_What the task asks_. List all lines of the data containing the word "where".

Extracted data entries
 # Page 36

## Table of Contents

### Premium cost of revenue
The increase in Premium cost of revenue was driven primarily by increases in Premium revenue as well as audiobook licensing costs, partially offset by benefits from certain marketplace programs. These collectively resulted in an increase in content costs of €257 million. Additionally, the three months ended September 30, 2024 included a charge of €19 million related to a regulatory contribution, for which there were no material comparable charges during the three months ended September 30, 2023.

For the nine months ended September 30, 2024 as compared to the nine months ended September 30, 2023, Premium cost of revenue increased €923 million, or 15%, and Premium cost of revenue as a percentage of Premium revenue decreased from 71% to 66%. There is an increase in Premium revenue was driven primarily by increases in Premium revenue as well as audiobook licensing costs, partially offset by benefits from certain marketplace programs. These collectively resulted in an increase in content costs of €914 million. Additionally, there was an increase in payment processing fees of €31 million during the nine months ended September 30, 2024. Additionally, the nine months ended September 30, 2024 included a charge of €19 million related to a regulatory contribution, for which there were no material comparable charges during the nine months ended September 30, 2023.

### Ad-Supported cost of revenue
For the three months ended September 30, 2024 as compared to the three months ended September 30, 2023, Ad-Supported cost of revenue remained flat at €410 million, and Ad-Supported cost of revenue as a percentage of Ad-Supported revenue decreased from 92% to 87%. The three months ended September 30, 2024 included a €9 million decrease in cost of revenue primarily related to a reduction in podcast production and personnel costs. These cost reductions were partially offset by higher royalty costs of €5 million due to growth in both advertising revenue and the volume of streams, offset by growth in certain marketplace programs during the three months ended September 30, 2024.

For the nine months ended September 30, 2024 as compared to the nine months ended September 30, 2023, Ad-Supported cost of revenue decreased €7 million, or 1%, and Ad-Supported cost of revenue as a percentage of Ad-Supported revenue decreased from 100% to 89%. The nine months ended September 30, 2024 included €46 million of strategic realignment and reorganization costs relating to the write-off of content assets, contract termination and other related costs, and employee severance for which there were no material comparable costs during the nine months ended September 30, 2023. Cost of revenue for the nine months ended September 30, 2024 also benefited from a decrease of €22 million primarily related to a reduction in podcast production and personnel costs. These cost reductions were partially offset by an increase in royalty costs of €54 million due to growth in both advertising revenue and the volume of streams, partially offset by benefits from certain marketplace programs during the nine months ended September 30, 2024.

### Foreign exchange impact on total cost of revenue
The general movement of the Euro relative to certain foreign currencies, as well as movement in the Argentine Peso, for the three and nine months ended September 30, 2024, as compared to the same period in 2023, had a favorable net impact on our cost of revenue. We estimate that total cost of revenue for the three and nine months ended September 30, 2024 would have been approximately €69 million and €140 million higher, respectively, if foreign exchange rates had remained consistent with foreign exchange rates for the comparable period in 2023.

...

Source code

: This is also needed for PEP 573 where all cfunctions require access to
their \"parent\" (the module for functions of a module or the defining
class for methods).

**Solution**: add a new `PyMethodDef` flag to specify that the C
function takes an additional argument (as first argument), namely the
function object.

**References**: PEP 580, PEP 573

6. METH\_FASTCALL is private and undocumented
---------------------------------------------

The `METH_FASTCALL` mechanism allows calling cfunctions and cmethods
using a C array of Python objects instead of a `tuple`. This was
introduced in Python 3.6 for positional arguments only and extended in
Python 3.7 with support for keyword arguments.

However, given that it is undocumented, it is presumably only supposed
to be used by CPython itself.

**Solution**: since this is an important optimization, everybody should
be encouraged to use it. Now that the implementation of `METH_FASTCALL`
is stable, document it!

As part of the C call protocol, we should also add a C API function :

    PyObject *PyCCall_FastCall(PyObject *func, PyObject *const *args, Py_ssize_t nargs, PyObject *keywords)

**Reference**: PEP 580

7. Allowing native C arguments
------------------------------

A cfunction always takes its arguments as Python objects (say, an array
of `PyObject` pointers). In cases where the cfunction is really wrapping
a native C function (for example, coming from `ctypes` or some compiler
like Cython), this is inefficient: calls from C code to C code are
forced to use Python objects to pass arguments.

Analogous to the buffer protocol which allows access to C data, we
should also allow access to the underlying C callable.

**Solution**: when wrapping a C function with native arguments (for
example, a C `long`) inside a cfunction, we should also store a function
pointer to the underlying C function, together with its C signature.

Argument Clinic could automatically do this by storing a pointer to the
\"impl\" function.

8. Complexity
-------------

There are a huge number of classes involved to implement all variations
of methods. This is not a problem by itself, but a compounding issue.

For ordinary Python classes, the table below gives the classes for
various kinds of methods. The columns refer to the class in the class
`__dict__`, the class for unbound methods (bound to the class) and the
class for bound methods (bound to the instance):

_Output for this task_.
: This is also needed for PEP 573 where all cfunctions require access to
of `PyObject` pointers). In cases where the cfunction is really wrapping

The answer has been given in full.